Il aura fallu dix ans avant que Mariloup Wolfe retourne derrière la caméra pour le grand écran. Un choix judicieux, puisqu’elle a certainement pris de l’assurance, et que Jouliks est beaucoup plus agréable à regarder que Les pieds dans le vide. Dommage, toutefois, qu’elle se retrouve à nouveau avec un scénario qui l’alourdit constamment.
La discrétion de Wolfe devant l’écran et son raffinement de réalisatrice dans le cadre de nombreuses téléséries lui ont certainement été bénéfiques, puisque la voilà qui maîtrise de belle façon la technique. Son long-métrage est tour à tour élégant, compétent et recommandable. Mieux, sa reconstitution d’époque est juste et sensible, réussissant là où par exemple Louis Bélanger a récemment échoué.
Les éloges s’arrêtent toutefois ici. Certes, on comprend d’avoir voulu laisser Marie-Christine Lê-Huu adapter sa propre pièce à l’écran. Certains y arrivent très bien; on pense à Gillian Flynn qui a considérablement magnifié son roman Gone Girl, sauf que dans le cas qui nous intéresse, Wolfe tombe de nouveau dans le piège d’un scénario entièrement laissé à une comédienne qui n’a pas beaucoup d’expérience en scénarisation. Le résultat s’en ressent, puisque l’ensemble demeure immensément sur-écrit, décidément trop littéraire, pris avec la vision d’une réalisatrice qui essaie de se faire sa propre version tout en voulant rester au plus près du matériel qu’on lui a offert. Beaucoup de maladresses au menu, donc.
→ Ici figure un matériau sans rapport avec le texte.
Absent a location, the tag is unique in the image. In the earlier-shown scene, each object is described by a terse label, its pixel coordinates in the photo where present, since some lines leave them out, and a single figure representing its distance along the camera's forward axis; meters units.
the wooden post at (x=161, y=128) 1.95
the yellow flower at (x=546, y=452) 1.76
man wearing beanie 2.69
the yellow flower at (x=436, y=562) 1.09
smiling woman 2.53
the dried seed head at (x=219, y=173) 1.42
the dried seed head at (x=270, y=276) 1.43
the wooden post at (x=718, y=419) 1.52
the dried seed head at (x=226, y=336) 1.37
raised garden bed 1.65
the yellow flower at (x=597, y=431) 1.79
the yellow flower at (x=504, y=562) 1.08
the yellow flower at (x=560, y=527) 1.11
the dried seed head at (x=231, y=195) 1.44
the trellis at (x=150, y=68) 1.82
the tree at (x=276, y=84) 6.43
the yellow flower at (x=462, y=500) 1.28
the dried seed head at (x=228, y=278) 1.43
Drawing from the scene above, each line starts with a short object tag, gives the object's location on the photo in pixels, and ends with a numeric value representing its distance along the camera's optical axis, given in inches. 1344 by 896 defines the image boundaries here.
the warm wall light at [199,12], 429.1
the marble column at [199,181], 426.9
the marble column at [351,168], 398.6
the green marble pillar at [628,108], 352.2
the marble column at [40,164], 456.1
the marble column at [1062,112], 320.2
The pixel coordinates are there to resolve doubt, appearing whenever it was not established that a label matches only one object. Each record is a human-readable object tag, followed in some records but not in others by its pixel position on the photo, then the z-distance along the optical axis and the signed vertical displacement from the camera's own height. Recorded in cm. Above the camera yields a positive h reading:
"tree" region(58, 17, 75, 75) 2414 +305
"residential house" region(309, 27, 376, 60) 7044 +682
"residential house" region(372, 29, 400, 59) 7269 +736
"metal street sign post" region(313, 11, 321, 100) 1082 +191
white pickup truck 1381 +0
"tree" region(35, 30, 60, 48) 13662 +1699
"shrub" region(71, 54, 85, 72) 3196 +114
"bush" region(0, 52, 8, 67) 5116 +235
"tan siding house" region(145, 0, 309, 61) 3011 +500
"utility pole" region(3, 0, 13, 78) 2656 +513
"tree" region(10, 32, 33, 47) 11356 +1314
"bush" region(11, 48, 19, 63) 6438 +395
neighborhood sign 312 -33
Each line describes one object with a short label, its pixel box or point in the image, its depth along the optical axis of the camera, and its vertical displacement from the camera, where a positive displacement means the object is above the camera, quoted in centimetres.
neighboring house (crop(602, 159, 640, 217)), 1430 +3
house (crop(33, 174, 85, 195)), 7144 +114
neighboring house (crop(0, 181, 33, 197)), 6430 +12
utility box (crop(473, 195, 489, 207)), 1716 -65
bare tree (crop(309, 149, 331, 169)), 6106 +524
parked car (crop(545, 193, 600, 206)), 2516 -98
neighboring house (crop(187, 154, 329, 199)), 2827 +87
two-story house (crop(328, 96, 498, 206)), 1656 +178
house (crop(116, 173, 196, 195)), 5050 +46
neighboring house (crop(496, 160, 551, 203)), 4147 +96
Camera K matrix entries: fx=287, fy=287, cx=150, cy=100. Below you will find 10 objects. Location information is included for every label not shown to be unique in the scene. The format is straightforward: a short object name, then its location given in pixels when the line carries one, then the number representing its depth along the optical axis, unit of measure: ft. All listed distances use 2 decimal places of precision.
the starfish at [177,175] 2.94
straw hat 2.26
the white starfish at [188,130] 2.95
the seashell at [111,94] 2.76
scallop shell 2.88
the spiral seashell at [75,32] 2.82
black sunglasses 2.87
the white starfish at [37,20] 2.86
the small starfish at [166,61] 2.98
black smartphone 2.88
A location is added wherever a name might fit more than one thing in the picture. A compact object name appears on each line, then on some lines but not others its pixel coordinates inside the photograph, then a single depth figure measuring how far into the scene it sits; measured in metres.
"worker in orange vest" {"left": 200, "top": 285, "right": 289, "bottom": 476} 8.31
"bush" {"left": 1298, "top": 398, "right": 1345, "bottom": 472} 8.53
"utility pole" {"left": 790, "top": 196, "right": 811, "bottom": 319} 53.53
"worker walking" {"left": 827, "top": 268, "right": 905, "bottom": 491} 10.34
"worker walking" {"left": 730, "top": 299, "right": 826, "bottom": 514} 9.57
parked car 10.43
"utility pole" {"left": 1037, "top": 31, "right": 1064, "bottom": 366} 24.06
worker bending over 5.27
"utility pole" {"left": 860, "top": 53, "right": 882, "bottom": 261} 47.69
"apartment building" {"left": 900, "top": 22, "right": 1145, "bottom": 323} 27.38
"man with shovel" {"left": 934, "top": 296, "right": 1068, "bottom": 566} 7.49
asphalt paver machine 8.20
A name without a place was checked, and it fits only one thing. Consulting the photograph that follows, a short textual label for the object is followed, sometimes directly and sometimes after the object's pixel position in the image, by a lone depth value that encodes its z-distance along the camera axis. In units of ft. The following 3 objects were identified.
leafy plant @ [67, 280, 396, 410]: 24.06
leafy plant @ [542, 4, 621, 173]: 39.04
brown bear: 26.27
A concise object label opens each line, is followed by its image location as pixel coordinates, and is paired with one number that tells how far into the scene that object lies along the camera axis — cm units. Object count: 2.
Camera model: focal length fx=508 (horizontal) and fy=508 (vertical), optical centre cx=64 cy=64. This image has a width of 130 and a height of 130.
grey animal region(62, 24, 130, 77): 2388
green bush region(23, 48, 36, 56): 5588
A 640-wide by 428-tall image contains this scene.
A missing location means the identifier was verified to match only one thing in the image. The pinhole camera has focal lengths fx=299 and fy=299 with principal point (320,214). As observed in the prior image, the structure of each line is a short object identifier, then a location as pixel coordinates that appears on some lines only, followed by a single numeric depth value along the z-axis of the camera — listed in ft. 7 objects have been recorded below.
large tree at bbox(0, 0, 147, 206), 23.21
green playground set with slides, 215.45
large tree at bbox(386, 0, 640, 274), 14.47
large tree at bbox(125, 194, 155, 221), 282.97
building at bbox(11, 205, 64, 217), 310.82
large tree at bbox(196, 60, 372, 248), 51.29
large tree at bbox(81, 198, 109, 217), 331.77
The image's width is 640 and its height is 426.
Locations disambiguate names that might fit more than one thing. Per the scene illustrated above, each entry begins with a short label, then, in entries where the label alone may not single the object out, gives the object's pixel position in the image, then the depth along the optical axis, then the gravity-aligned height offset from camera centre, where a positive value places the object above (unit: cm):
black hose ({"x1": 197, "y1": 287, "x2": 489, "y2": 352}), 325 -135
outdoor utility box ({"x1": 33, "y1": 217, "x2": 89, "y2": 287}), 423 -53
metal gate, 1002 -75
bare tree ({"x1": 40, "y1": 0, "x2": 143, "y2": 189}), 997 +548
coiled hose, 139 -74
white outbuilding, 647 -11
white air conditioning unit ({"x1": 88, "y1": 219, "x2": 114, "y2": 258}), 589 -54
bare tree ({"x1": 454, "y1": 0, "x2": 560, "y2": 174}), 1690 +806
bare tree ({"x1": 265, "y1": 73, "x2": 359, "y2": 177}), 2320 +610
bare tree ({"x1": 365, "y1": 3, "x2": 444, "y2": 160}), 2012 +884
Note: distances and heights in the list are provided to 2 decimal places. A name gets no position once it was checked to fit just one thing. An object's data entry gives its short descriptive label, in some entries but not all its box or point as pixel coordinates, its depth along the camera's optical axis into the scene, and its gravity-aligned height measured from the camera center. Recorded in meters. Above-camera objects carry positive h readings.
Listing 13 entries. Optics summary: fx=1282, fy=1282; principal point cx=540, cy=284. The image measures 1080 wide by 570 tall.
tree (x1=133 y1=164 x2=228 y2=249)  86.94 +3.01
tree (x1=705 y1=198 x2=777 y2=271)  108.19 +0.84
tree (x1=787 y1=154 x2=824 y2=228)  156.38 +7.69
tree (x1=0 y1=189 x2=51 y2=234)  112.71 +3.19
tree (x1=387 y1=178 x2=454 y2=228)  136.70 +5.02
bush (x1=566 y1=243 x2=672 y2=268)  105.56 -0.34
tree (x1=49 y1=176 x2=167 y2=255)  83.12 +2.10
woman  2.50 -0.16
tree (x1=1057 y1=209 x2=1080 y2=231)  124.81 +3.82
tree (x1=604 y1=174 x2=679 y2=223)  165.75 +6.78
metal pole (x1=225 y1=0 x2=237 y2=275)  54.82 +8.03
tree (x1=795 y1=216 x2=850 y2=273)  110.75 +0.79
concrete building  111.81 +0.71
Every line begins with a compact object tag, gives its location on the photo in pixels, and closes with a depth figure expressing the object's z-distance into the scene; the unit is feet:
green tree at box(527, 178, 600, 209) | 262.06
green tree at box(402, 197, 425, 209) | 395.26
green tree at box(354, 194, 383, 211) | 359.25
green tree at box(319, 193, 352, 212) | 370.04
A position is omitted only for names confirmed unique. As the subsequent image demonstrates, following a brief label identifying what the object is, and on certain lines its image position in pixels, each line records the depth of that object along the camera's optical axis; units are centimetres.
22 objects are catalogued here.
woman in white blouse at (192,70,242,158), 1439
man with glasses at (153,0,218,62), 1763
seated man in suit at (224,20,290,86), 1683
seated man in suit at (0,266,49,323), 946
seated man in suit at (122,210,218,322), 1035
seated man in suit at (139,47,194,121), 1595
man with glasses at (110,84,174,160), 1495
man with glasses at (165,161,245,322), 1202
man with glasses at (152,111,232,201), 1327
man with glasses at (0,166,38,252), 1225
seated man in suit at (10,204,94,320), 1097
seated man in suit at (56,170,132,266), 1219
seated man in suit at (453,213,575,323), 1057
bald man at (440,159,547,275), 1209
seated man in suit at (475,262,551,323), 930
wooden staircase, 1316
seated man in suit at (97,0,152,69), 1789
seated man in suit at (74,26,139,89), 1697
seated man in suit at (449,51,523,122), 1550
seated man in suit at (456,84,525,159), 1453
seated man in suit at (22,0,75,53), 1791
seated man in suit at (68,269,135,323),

Bien sûr, il y a une beauté bouleversante dans cette histoire d’amour, de famille et d’interdits découlant de cette relation entre un gitan et une femme caucasienne, mais les raccourcis sont immenses et on sent un grand désir de se faire un Atonement québécois, sans pour autant en avoir l’expertise ou même les comédiens, alors que malgré son look, Jeanne-Roux Côté demeure une bien piètre Keira Knightley.
Bien que charismatique, la jeune Lilou Roy-Lanouette tape rapidement sur les nerfs, surtout avec sa narration en voix off qui n’en finit plus de tout souligner à gros traits avec une « poésie » qui n’a pas l’effet de beauté escompté.
Victor Andres Turgeon-Trelles, qu’on a vu plus inspiré, arrive difficilement à nuancer son rôle plutôt ingrat, alors que Christiane Pasquier se retrouve à défendre l’indéfendable avec un personnage si immonde qu’il en devient vite caricatural. Au milieu du déluge se trouve au moins Michel Mongeau, qui se présente comme la voix de la raison et aisément la voix du spectateur, qui ne se fait pas monter un bateau aussi aisément que tous les personnages du film.
C’est que tout est trop gros. Le regard des Blancs sur les jouliks, le regard des jouliks sur les Blancs, la réflexion sur le christianisme, le message sur la liberté et le débat sur l’éducation et les institutions, etc. C’est d’autant pire que le film essaie de se placer en terrain neutre et veut donner une voix à tous les côtés, sans donner tort ou raison à qui que ce soit, se retrouvant du même coup à critiquer tout le monde sans conclusion. Humble, peut-être comme approche, mais un peu vide au final.
Surtout que l’ensemble s’étire sur deux heures, en insistant sur cette romance qui fonctionne plus ou moins et en n’étant jamais trop clair sur ses critiques des mœurs des uns et des autres. Bien sûr, beaucoup resteront marqués par la cruauté frappante de la fin de l’oeuvre et les délicates mélodies de Jean-Phi Goncalves, mais cela demeure insuffisant pour justifier l’ensemble qui n’arrive jamais vraiment à convaincre, du moins sur le plan narratif.
Reste un film efficace qui, tout en demeurant près de ce regard d’enfant qui semble tapisser notre filmographie, apporte un peu de fraîcheur de par son intérêt à l’autre et cette manière de traiter d’une autre époque par le retrait plutôt que par une position beaucoup plus évidente, ou ancrée dans des faits historiques beaucoup plus familiers.
5/10
Jouliks prend l’affiche en salles ce vendredi 1er novembre.